2024年7月15日(月)

解体 ロシア外交

2011年7月28日

 第一に天然資源をより多く輸出に回して外貨を稼ぎたいという目的、そして第二に有限な資源埋蔵量に余裕のあるうちに原発を完備したいという目的がある。

 そして、ロシアの原発建設は、国外でも行われており、インドやトルコ、イラン、ベトナム、中国など8ヶ国で計30基の原発を建設もしくは輸出を計画している。さらに、2025年までに、国外では30~45基の原発を新設し、世界でのシェアを20%に高めることを目指しているのである。また、核燃料の提供にも積極的である。

緊急停止が年10回?
実は危険なロシアの原発

 その背景には、ロシアが原子力を成長産業と位置づけ、外交ツールとしても重視していることがある。一度、原発の輸出に携われば、その後、メンテナンスや核燃料供給などで半永久的に諸外国の原発事業に携われ、その国のエネルギー戦略のカギを握ることもできるからである。だからこそ、ロシアは福島原発事故後に世界で顕著となってきた原発回避の動きを牽制したいのである。

 なお、ロシアの原発輸出戦略で特徴的なのは、原発の使用済み核燃料の処理も請け負う点にある。日本が使用済み核燃料の処理問題で困窮しているように、使用済み核燃料の処理は原発保有国にとって大きな問題だ。ロシアの原発は安全性では若干劣るとされているが、欧米のものと比較してかなり安価である上に、使用済み核燃料の処理まで請け負ってくれるということは、かなり魅力的だといえる。さらに、イランなど欧米諸国との関係が微妙な国もロシアに原発開発を依存する傾向がおのずと強くなる。

 このように、ロシア首脳陣は、福島原発事故後も原発拡大路線を貫いており、チェルノブイリ事故の教訓も生かしているロシアの原発は福島原発より安全だと強調している。

 しかし、実はロシアでは、原子炉の緊急停止が年平均で約10回も発生しており、決して安全だとは言えない。そして、実は福島原発事故後、ロシアが自国の原発の安全調査を行った結果、かなりの問題点が明らかになったようである。

 今年の6月24日にはロスアトムのキリエンコ総裁がプーチン首相と会談した際、原発の安全性向上に向けた追加設備購入などのため、今年から来年にかけ「計150億ルーブル(約426億円)以上の予算措置を取る」ことを決定したという。福島原発の経験から、非常時に電気や冷却水を自動供給するシステムやディーゼル発電機、ポンプ、防火装置などを配備するそうである。このように隠された問題が色々とありそうである。

チェルノブイリ事故後も
原発をやめないウクライナ

 ウクライナは、チェルノブイリ原発事故という負の歴史を持ちながらも、安価に電力を安定確保する手段が原発の他にないため、設備容量で世界第7位、欧州第4位の原発大国である。国内電力需要の48%はザポロジエ、フメリニツキー、ロブノ及び南ウクライナの4カ所15基の原発が担っている。運転中の原子炉はすべて旧ソ連型原子炉で、内訳はVVER-440が2基、VVER-1000が13基となっている。

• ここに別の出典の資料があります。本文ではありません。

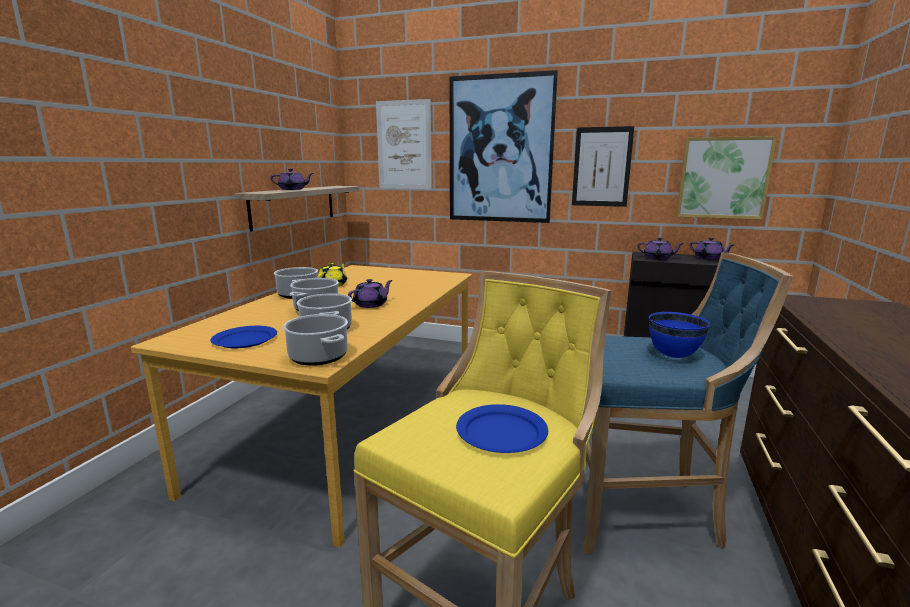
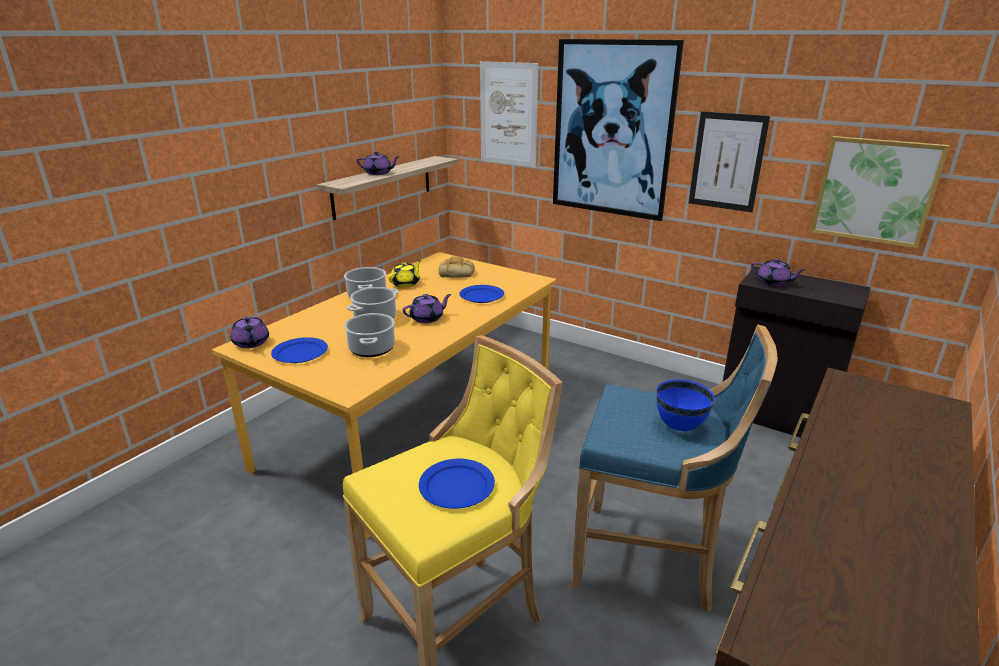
camera: 15 degrees right, 10 degrees up
(319, 357) = (351, 383): cooking pot -> none
(378, 275) = (457, 272): none -> bread
(413, 287) = (481, 296): none -> blue plate
(709, 258) = (839, 289): purple teapot -> purple teapot (251, 343)

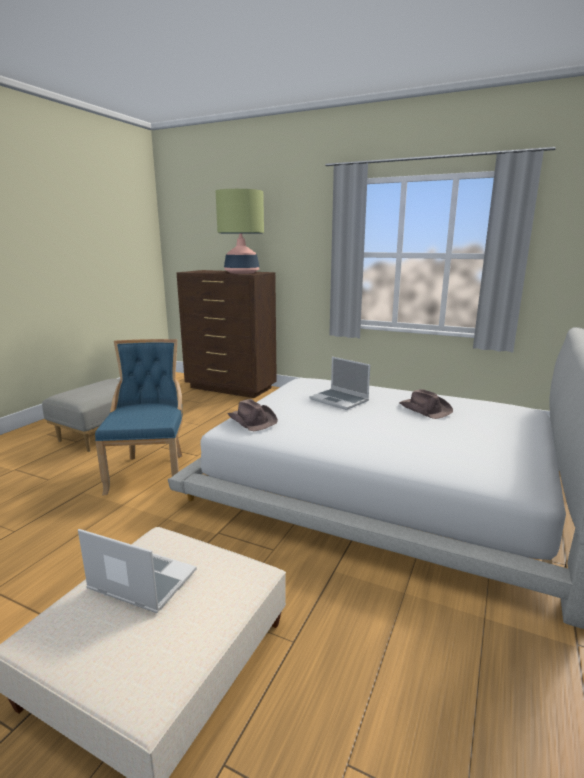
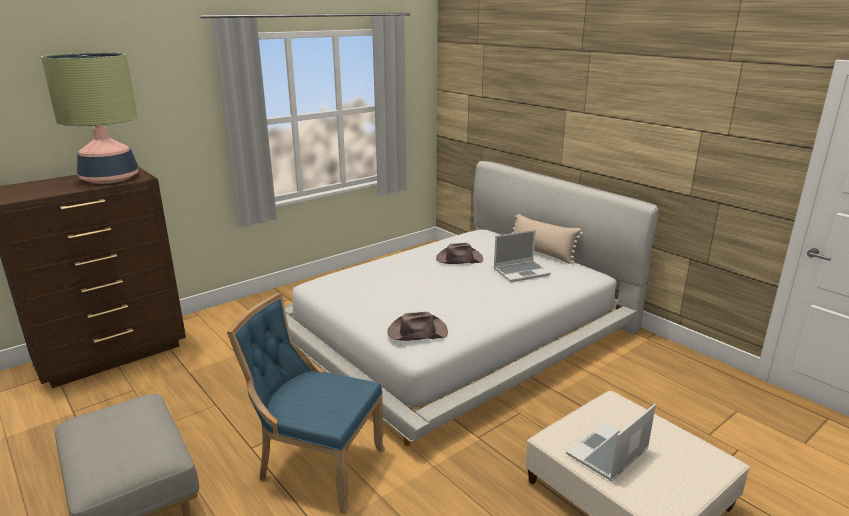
camera: 65 degrees left, 5 degrees up
(340, 400) = (406, 282): laptop -> laptop (521, 272)
(527, 445) = (541, 253): none -> beige pillow

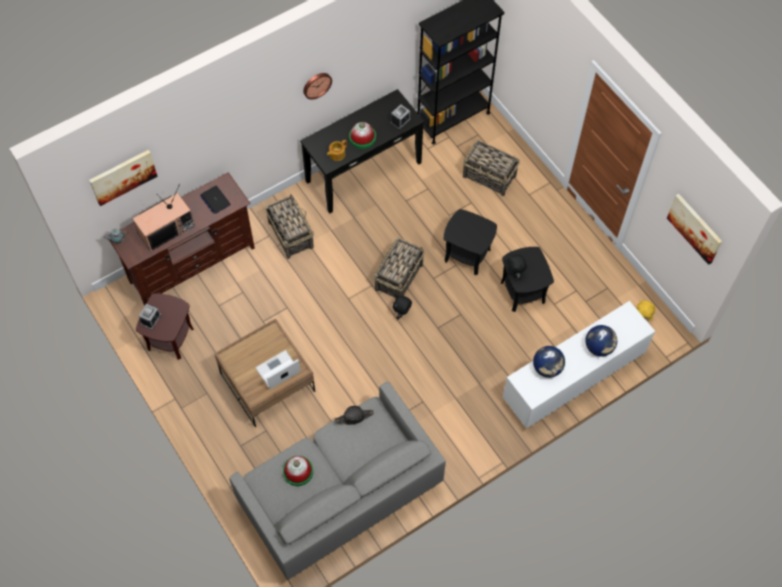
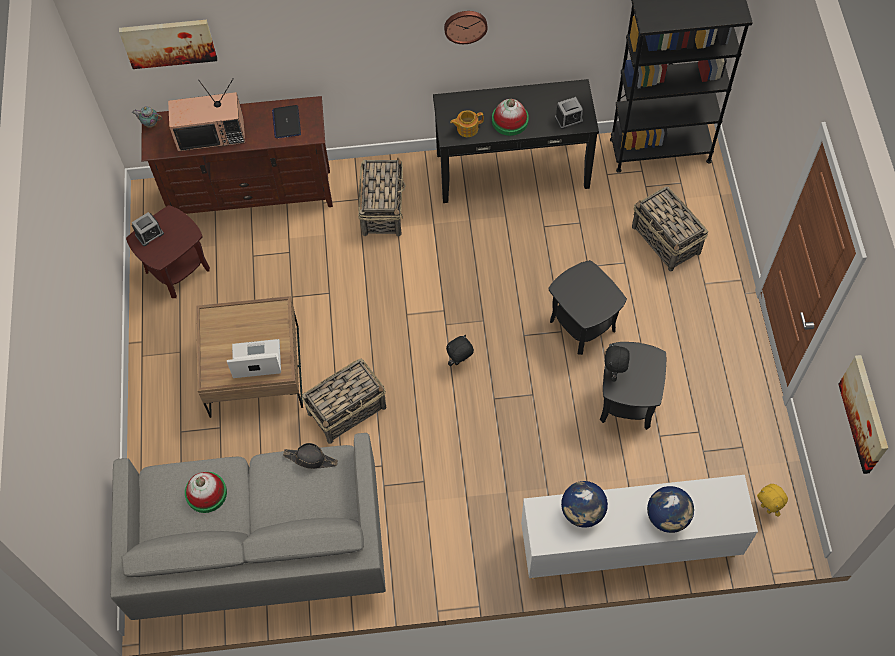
camera: 30 degrees right, 0 degrees up
(399, 277) = (483, 315): basket -> basket (348, 410)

 2006年3月には、「2030年までのウクライナのエネルギー戦略」が決定され、2005年の原子力発電量水準を2030年まで維持することが決定されている。そして、現在稼働中の原発のうち9基が2030年時点においても運転が続けられるとし、うち7基に対して15年の寿命延長措置が施される予定となっている。またロシアから支援を得て、フメリニツキー原発で大型炉の4号機、5号機を建設中であり、それらは各々2016、17年に稼働開始予定となっている。